» **Source records**
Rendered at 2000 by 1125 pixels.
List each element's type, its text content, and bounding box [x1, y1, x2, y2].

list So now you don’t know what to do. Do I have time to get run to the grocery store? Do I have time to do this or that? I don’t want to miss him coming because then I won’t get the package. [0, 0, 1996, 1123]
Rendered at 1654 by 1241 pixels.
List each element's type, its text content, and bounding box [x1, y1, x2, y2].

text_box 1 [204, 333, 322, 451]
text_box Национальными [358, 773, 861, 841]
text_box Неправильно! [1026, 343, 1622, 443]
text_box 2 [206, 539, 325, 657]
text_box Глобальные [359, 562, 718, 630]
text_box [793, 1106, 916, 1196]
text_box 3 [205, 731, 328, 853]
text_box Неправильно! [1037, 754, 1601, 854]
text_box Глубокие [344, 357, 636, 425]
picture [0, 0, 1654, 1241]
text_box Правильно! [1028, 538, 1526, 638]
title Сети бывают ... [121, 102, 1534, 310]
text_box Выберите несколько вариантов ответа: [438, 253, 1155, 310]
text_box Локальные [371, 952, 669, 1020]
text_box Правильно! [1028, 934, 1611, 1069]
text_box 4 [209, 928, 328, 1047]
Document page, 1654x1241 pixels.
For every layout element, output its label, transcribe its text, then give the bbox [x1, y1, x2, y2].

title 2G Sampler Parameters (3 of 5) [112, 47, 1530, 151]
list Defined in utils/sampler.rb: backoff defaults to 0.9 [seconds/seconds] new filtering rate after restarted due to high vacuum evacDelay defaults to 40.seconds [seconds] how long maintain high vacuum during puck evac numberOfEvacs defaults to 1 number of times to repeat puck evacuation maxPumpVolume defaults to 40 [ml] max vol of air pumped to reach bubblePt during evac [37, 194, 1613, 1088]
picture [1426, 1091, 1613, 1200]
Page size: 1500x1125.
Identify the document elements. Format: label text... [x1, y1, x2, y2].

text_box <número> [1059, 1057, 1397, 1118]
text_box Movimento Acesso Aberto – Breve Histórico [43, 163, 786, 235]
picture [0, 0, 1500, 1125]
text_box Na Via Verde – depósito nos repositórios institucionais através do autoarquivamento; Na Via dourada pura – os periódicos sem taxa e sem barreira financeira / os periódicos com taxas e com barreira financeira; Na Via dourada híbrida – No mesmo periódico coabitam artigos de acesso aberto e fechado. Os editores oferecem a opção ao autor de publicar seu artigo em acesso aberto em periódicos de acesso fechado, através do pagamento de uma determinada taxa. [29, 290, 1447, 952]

» **What you will do**
Can you render the stretch that opens with the line containing "Document page, 1654x1241 pixels." and closes with the line containing "title 2G Sampler", both ends included, as a numbered list with blank lines dropped?

» **Solution to this problem**
1. Document page, 1654x1241 pixels.
2. For every layout element, output its label, transcribe its text, then give the bbox [x1, y1, x2, y2].
3. title 2G Sampler Parameters (3 of 5) [112, 47, 1530, 151]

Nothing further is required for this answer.